Researchers have come up with a prototype that can theoretically give data transfer rates of 10 terabits per second which is several thousand times faster than average broadband, in other words.
This extreme jump could be made possible by switching to very very high frequency for the data transfer, allowing more bandwidth (a greater volume of data) to fit in the same space, and increasing the overall transfer rate.
Previously, there were some doubts on higher frequency wave structure but now the scientists think that they may have cracked the problem.
“It is exciting to show that a waveguide can support a data rate of 10 terabits per second, even if only over a short-range,” says physicist Daniel Mittleman, from Brown University in Rhode Island.
“That’s well beyond what anybody has previously envisioned.”
“Our work demonstrates the feasibility of this approach to high-rate data transmission, which can be further exploited when the sources and detectors reach the appropriate level of maturity.”
The present work is built on the principles of DSL services (Digital Subscriber Line), which enable broadband connection through standard phone lines.
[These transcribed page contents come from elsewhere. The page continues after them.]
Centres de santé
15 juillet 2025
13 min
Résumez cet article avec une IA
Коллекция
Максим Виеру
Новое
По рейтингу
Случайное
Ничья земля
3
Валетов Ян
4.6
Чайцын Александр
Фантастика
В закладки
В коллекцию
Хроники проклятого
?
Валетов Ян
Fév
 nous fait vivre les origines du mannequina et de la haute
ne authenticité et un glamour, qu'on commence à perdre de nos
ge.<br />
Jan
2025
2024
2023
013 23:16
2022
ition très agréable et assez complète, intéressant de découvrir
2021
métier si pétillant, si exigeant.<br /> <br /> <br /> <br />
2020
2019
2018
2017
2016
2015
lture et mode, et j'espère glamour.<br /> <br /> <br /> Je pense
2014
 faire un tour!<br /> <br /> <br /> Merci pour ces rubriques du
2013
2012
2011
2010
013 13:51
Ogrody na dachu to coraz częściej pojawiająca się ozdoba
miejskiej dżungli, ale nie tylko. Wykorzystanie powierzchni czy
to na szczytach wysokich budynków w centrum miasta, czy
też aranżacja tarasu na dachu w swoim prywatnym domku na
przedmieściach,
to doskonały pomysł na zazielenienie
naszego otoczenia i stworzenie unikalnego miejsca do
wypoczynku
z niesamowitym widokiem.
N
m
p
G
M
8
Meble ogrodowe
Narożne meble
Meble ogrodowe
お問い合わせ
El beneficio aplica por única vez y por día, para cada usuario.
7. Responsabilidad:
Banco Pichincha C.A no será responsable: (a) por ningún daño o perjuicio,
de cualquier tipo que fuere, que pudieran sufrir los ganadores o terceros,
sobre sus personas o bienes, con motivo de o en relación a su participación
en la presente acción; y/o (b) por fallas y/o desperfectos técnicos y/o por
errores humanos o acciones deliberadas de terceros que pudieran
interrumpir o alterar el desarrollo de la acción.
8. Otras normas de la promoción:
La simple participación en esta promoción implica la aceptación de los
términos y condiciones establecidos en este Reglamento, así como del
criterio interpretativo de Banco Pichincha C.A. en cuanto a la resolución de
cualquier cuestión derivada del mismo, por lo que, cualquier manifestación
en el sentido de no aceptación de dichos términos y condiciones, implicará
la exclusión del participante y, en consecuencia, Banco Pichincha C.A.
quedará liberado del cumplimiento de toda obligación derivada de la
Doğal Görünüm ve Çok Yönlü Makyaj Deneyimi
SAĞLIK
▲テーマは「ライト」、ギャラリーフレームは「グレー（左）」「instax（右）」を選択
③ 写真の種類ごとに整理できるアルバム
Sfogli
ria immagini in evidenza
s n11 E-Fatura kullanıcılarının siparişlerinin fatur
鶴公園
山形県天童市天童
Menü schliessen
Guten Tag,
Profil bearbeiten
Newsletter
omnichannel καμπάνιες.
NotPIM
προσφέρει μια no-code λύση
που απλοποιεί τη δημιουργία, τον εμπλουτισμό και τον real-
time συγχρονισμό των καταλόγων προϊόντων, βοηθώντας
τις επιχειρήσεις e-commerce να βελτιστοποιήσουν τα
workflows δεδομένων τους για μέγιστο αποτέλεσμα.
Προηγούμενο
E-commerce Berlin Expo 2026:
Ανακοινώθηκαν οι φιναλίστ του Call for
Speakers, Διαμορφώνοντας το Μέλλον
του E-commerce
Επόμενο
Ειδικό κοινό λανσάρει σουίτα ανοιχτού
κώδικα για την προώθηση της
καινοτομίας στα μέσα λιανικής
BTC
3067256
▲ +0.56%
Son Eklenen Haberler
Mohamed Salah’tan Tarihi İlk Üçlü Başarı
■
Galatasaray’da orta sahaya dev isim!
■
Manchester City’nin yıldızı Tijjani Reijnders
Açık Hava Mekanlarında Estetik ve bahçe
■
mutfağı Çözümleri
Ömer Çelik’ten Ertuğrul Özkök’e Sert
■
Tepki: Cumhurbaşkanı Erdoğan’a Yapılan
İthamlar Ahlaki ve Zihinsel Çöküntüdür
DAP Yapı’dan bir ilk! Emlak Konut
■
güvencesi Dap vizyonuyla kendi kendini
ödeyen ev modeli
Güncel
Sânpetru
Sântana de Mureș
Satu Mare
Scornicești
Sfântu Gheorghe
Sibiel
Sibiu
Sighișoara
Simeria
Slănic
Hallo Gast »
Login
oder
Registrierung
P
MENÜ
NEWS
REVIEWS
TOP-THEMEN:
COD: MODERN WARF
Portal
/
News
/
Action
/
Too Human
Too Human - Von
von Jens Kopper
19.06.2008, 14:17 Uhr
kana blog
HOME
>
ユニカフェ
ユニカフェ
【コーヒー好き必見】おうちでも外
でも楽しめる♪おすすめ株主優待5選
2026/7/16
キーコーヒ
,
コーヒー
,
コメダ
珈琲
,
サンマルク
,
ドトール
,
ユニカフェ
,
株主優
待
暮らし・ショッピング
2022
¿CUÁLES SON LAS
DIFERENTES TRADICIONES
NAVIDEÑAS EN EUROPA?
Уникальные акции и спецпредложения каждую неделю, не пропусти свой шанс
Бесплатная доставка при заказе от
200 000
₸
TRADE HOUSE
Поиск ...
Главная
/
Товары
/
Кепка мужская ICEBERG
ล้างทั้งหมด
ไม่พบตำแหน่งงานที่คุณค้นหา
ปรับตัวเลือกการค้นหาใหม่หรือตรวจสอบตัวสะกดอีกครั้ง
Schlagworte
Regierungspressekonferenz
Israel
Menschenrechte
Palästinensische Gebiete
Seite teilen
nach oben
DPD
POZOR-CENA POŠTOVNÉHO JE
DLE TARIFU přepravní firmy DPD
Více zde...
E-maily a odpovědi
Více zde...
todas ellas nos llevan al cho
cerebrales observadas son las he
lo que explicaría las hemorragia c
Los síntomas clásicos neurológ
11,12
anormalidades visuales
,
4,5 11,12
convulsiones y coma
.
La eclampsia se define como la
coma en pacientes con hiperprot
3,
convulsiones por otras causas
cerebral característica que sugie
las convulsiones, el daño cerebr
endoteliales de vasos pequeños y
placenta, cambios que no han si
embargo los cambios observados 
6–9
In this case, the signal frequency goes up to 200 gigahertz instead of just a few megahertz.
Researchers used a device with two parallel wires held together in a metal sheath, they then measured the output energy on a 13 mm x 13 mm grid of squares.
Based on the results, the team said that speeds of up to 10 terabits per second should be possible over 3 meters, dropping to 30 gigabits per second over 15 meters.
They could not achieve the same speed for longer distances because of energy lost through the metallic enclosure. The next step in the research is to find a solution to this energy loss.
Further experiments could see the rate speed or the range extend even further, which might be enough to keep us going until quantum internet arrives. It’s one of several innovations scientists are exploring as our need for super-fast data transfer grows.
“The rise in consumer data usage has increased the demand for higher data rates in telecommunication in both wireless and wired systems,” says the researchers.
The research was published in Applied Physics Letters.